“The U.S. government claims that it’s not engaged in hostilities unless U.S. troops are on the ground being shot at by the enemy,” Senator Mike Lee, a Utah Republican and co-sponsor of the resolution, said on the Senate floor last week. “It stretches the imagination, and it stretches the English language beyond its breaking point, to suggest the U.S. military is not engaged in hostilities in Yemen.”
Senator Elizabeth Warren, Democrat of Massachusetts, said the resolution would allow American-backed counterterrorism operations against Al Qaeda in other parts of Yemen to continue, but would “ensure that the United States is not giving the Saudis a blank check to bomb Yemen and worsen the humanitarian crisis.”
In a sometimes testy Senate Armed Services Committee hearing last week, some senators accused the Pentagon of being complicit in the errant bombing campaign.
“We are enabling the Saudis to continue their battle there,” said Senator Mazie K. Hirono, Democrat of Hawaii.
“We’re not parties to this conflict,” replied Gen. Joseph L. Votel, the head of the Pentagon’s Central Command, which oversees operations in the Middle East.
“We’re helping them,,” Ms. Hirono shot back. “We’re enabling the Saudis.”
American advisers do not give direct or indirect approval on target selection or execution of bombings, Pentagon officials say. Rather, they give advice on targeting procedures and facilitate checks of a list of “no-strike” buildings, like mosques and marketplaces. More recently, they have helped the Saudis to improve the effectiveness of their Patriot antimissile systems, officials said.
“We can help them. We can advise them. We can share our lessons learned on how to more effectively apply their capabilities,” General Votel said.
But the general acknowledged that the military does not track where an American-refueled Saudi jet is going, what targets it strikes or the results of the mission.
Yemen, one of the poorest nations in the Arab world, has been convulsed by civil strife since the Houthis, Shiite rebels from the north aligned with Iran, stormed the capital, Sana, in 2014 and then ousted the government of President Abdu Rabbu Mansour Hadi, the Americans’ main counterterrorism partner.

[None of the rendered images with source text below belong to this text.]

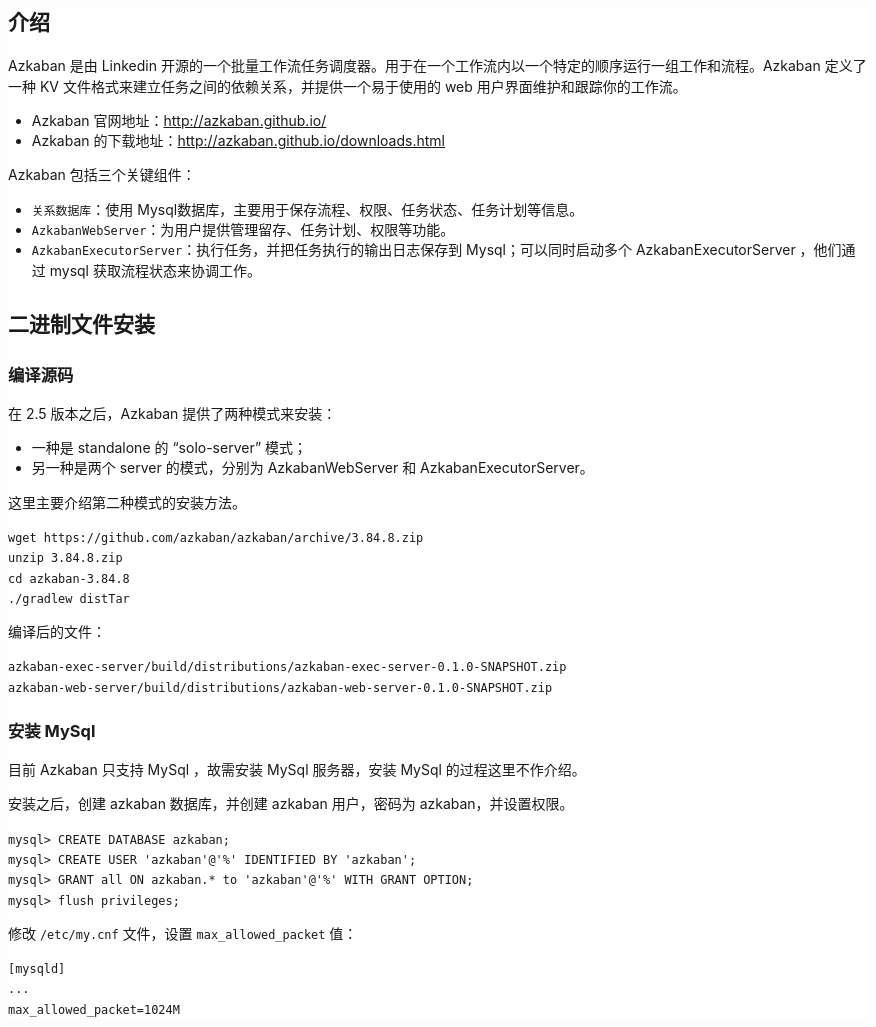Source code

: 

## 介绍

Azkaban 是由 Linkedin 开源的一个批量工作流任务调度器。用于在一个工作流内以一个特定的顺序运行一组工作和流程。Azkaban 定义了一种 KV 文件格式来建立任务之间的依赖关系，并提供一个易于使用的 web 用户界面维护和跟踪你的工作流。

- Azkaban 官网地址：<http://azkaban.github.io/>
- Azkaban 的下载地址：http://azkaban.github.io/downloads.html

Azkaban 包括三个关键组件：

- `关系数据库`：使用 Mysql数据库，主要用于保存流程、权限、任务状态、任务计划等信息。
- `AzkabanWebServer`：为用户提供管理留存、任务计划、权限等功能。
- `AzkabanExecutorServer`：执行任务，并把任务执行的输出日志保存到 Mysql；可以同时启动多个 AzkabanExecutorServer ，他们通过 mysql 获取流程状态来协调工作。



## 二进制文件安装



### 编译源码

在 2.5 版本之后，Azkaban 提供了两种模式来安装：

- 一种是 standalone 的 “solo-server” 模式；
- 另一种是两个 server 的模式，分别为 AzkabanWebServer 和 AzkabanExecutorServer。

这里主要介绍第二种模式的安装方法。

    wget https://github.com/azkaban/azkaban/archive/3.84.8.zip
    unzip 3.84.8.zip
    cd azkaban-3.84.8
    ./gradlew distTar

编译后的文件：

    azkaban-exec-server/build/distributions/azkaban-exec-server-0.1.0-SNAPSHOT.zip
    azkaban-web-server/build/distributions/azkaban-web-server-0.1.0-SNAPSHOT.zip



### 安装 MySql

目前 Azkaban 只支持 MySql ，故需安装 MySql 服务器，安装 MySql 的过程这里不作介绍。


安装之后，创建 azkaban 数据库，并创建 azkaban 用户，密码为 azkaban，并设置权限。

    mysql> CREATE DATABASE azkaban;
    mysql> CREATE USER 'azkaban'@'%' IDENTIFIED BY 'azkaban';
    mysql> GRANT all ON azkaban.* to 'azkaban'@'%' WITH GRANT OPTION;
    mysql> flush privileges;

修改 `/etc/my.cnf` 文件，设置 `max_allowed_packet` 值：

    [mysqld]
    ...
    max_allowed_packet=1024M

In March 2015, Saudi Arabia and a coalition of Arab nations began a military campaign aimed at pushing back the Houthis and restoring the government. That campaign has so far failed to do so, and has instead caused the world’s most severe humanitarian crisis, with the worst outbreak of cholera in contemporary history and widespread child malnutrition.
Last year, Saudi Arabia said it was engaging in a $750 million, multiyear training program through the American military, and taking several other measures, to help prevent the accidental killing of civilians in the air campaign against Houthi rebels. It was a tacit acknowledgment of the weaknesses of the Saudi armed forces.
Human rights groups say Saudi Arabia has failed to meet its promises. “Saudi Arabia had made pledges to make its engagement in Yemen less deadly and destructive,” said Scott Paul, a policy specialist on Yemen at Oxfam America. “We do see the stark evidence that the situation has continued to deteriorate — innocent civilians continue to be caught up and killed in this crisis.”
A report to the United Nations Security Council in January described coalition “precautionary measures” as “largely inadequate and ineffective,” and said that “the use of precision-guided weapons is a strong indicator that the intended targets were those affected by the airstrikes.”
With Saudi Arabia flying as many as 200 missions a day in Yemen, the kingdom is seeking to buy more of those precision-guided weapons. Thomas A. Kennedy, the chief executive of Raytheon, met with State Department officials this month to promote the proposed sale of munitions to Saudi Arabia and the Emirates.
“We value our 50-year partnership with the Kingdom of Saudi Arabia and look forward to continuing to help meet their security needs,” said Michael F. Doble, a spokesman for Raytheon.
The purchase, said William Hartung, the director of the Arms and Security Project at the Center for International Policy, would be “substantial by standards of U.S.-Saudi trade in munitions, certainly one of the largest if not the largest for systems of the kind it likely includes.”
In 2017, the United States sold roughly $610 million in weapons and munitions to Saudi Arabia and $48 million in firearms to the Emirates. Bigger equipment, however, such as missile defense systems, made up a large portion of the purchases for both countries over the past year.
During his trip to Saudi Arabia last year, his first overseas visit as president, Mr. Trump offered the kingdom a $110 billion arms package. A portion of his pledge — roughly $23.7 billion — had already been authorized under the Obama administration.
Human rights groups have long tied American-made weapons to the conflict in Yemen. A May 2017 report from Human Rights Watch said Raytheon-made munitions had been used in at least four Saudi-led coalition strikes on innocents.
In one such attack, 31 civilians were killed and another 42 were wounded, according to the report. Human Rights Watch recovered a portion of one of the bombs used in the strike that had Raytheon production markings and a manufacture date of October 2015.